Emilie Vergé
Université de Paris
Abstract
The astronomical sky in American experimental cinema
One of the major American experimental filmmakers, Stan Brakhage, once declared : “It was a big mistake for NASA not to send an artist to the moon, because all the pictures we were seeing were so dumb, like bad B-movies. We’ve got to remember that Columbus had Americus on his ship, after whom our country is named. Americus was a cartographer, who created pictures so that people could have a sense of what had been discovered.”

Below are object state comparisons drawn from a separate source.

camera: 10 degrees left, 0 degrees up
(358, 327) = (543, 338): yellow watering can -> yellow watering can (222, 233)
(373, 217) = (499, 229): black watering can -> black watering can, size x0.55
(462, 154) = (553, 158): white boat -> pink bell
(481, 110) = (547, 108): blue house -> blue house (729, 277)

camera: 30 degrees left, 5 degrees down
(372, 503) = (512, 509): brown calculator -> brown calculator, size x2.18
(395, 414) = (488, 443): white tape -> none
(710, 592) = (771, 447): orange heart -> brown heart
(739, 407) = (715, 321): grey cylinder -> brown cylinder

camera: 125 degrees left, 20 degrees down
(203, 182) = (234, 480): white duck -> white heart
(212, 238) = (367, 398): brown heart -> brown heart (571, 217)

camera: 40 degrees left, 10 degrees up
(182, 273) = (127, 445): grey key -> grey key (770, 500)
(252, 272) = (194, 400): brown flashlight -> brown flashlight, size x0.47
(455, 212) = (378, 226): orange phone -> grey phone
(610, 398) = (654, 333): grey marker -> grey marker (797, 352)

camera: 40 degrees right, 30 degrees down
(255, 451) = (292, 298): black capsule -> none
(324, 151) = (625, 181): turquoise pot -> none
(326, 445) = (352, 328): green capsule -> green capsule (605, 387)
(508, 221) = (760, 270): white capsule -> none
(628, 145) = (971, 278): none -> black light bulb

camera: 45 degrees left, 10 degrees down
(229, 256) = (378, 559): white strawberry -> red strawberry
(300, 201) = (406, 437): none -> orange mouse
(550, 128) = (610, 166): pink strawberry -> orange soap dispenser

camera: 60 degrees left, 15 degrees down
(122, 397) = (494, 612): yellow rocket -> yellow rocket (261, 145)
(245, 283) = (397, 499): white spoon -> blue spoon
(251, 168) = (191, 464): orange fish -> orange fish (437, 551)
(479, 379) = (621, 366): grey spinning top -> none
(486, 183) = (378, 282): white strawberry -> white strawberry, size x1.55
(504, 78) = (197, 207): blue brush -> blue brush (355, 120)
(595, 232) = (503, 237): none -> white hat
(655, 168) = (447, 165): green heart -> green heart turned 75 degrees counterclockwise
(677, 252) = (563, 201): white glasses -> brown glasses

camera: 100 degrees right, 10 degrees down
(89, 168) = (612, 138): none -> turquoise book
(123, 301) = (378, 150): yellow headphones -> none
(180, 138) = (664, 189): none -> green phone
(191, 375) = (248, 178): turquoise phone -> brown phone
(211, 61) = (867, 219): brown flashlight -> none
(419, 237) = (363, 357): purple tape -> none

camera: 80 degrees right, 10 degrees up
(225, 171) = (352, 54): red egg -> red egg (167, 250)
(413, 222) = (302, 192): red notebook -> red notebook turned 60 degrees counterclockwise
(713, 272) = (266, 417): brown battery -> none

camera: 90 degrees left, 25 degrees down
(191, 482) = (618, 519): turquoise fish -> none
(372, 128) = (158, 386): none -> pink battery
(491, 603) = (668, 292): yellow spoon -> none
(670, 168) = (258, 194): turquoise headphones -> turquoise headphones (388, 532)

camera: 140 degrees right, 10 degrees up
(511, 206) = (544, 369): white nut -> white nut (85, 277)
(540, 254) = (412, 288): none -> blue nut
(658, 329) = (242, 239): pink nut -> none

In the USA, the rise of avant-garde cinema, from the end of the 1950s, was historically parallel to the development of a vivid popular cultural interest in astronomy, which climaxed with Armstrong on the moon in 1969. In the Cold War context, outer space became a new frontier. But beyond “NASA/ART” state-commissioned programme, TV propaganda or the Star Wars saga, some independent artists were reshaping the national representations of the astronomical sky, to provide a broader anthropological meaning to the new scientific and technological possibilities. They re-used astronomical footage, created an astronomically-inspired imagery with painting, and even collaborated with astronomers. My overview will range from Stan Brakhage’s Dog Star Man (1961-64) and Stellar (1993) to Jeanne Liotta’s Observando El Cielo (2007).
Biographical Details
Emilie VERGÉ is a Ph D scholar in film studies at the Université de Paris 3 / Sorbonne Nouvelle, currently preparing a dissertation on the experimental filmmaker Stan Brakhage. For this research, she was awarded a grant from the Terra Foundation for the American Arts. She has been a visiting scholar in New York University (2008) and Colorado University (2009), and she studied extensively at the MoMA and the Anthology Film Archives, in NYC. She has contributed to many conferences and publications on film as an art form, with a focus on the avant-garde of the 1960s. Her last published essay deals with Andy Warhol’s cinema, and appears in the book Images contemporaines. Arts, formes, dispositifs (Editions Aléas, 2009). Her forthcoming book will be on the work of the French underground filmmaker Philippe Garrel, to be released in 2010/2011. She currently contributes to the research group CRECI - Centre de Recherche en Esthétique du Cinéma et des Images - at the Université de Paris 3, whose two-year topic is “the representations of the sky in the visual arts”.